If anything, the ride hailing company has already been growing the number of drivers and couriers aggressively to 7.4M (+4.2% QoQ/ +13.8% from FQ3’23 levels), allowing the platform to bring down prices for users while naturally feeding into the demand flywheel as the company expands its mindshare.
Lastly, readers must not forget UBER’s biggest area of growth, advertising, which has already achieved “in excess of a billion dollars on a run rate basis” (+11.1% QoQ/ +100% from FQ4’22 levels) – comprising approximately 2.3% of its FQ2’24 revenues.
While the management has yet to break down the segment’s bottom-line, readers must note that advertising is typically a high margin business.
This explains why the ride hailing company has looked to grow its sponsor listing on the grocery side while “actively launching in markets outside the U.S., expanding into what Khosrowshahi (CEO of UBER) considers a highly profitable business.”
The Consensus Forward Estimates
Perhaps this is why the consensus maintains a relatively promising forward estimates, with UBER expected to generate a robust top/ bottom-line growth at a CAGR of +15.7%/ +31% through FY2026.
This is compared to the original estimates of +16.1%/ +19.2%, while building upon the top-line growth at a CAGR of +27% between FY2018 and FY2023, respectively.
UBER Valuations
As a result, we believe that UBER is not expensive at FWD P/E non-GAAP valuations of 31.78x, compared to the sector median of 19.28x.
This is because of its extremely cheap PEG non-GAAP ratio of 0.66x, compared to the sector median of 1.76x and LYFT at 0.76x, with GRAB currently still unprofitable.
This is significantly aided by UBER’s robust Free Cash Flow generation at $4.75B over the LTM (+172.9% sequentially) and lower net debts on balance sheet at -$3.17B (-14.3% QoQ/ -14.3 YoY), as the management also aims “to use the majority of its incremental capital towards buybacks, with a goal of reducing the share base of the company going forward.”
So, Is UBER Stock A Buy, Sell, or Hold?
UBER 5Y Stock Price
For now, the bulls have came in to defend UBER during the deep pullback in August 2024, with the stock retesting its intermediate resistance levels of $72s.
Based on the annualized FQ2’24 adj EPS of $1.88 (+251.6% QoQ/ +161.1% YoY) and the FWD P/E non-GAAP valuations of 31.78x, it appears that the stock is trading at a notable +21.4% premium to our fair value estimate of $59.70.

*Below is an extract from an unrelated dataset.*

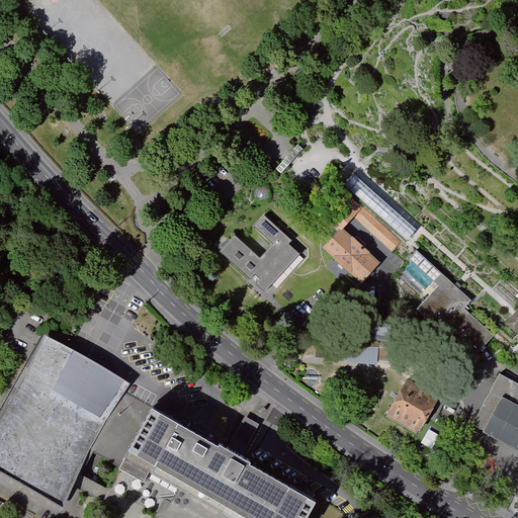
[(297,101),(289,109),(295,115),(304,107),(297,101)]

Despite so, based on the consensus lowered FY2026 adj EPS estimates from $4.29 to $4.09 (likely attributed to the uncertain robotaxi development) and the same P/E valuations, we believe that there remains an excellent upside potential of +79.2% to our updated long-term price target of $129.90.
As a result of the still attractive risk/ reward ratio, we are reiterating our Buy rating for the UBER stock here.
Risk Warning
For now, it goes without saying that UBER’s stock performance is likely to remain mixed until TSLA’s robotaxi ambition proves to be a minimal threat.

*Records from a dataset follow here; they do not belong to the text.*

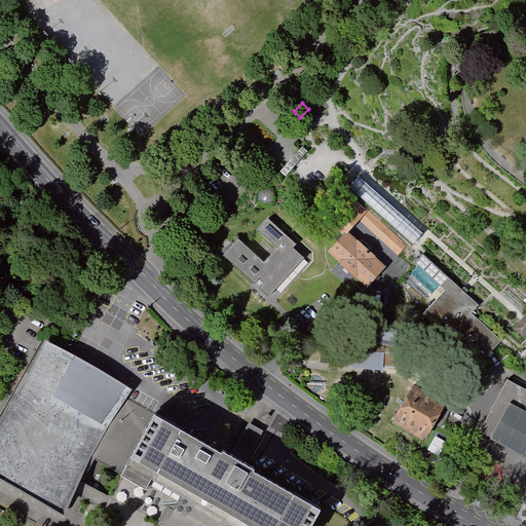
[(307,151),(302,147),(280,172),(286,176),(307,151)]
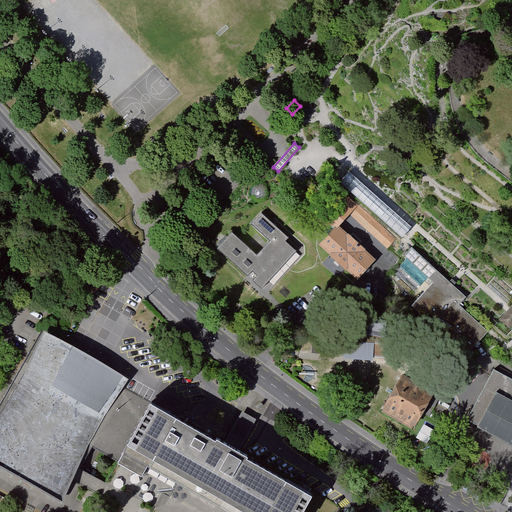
[(411,227),(349,172),(341,182),(403,237),(411,227)]
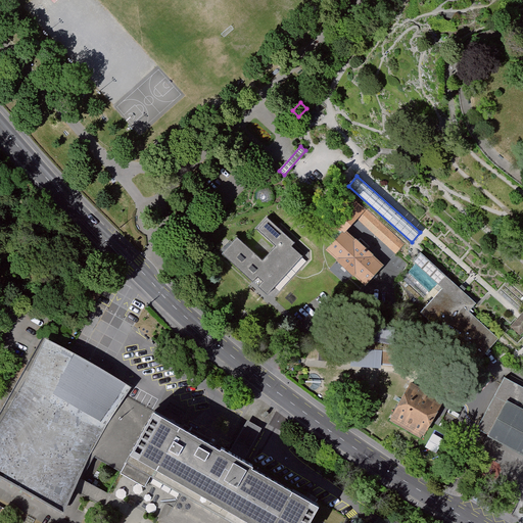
[(364,208),(349,195),(327,221),(339,233),(341,234),(345,229),(357,218),(364,208)]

Otherwise, we may see the former’s stock valuations and consensus forward estimates continue to moderate as the market turns even more pessimistic about its ability to sustain the high growth trend.
While UBER has hinted that it is “in late stage discussions with additional global AV players to join our platform and will have more announcements in the coming weeks and months,” readers may want to temper their near-term expectations indeed.
This is especially since TSLA has sold over 4.97M EVs to date globally, while delivering an annualized sum of 1.77M vehicles by the latest quarter (+14.7% QoQ/ -4.7% YoY) – implying its ability to rapidly scale its robotaxi dreams upon regulatory approval.
This is also why we urge investors to observe the UBER stock’s price movement for a little longer, before adding upon a moderate retracement, preferably at the established support level of $62s for an improved margin of safety.
Patience may be more prudent indeed, since it remains to be seen if the stock is able to sustain the upward momentum from the recent bottom.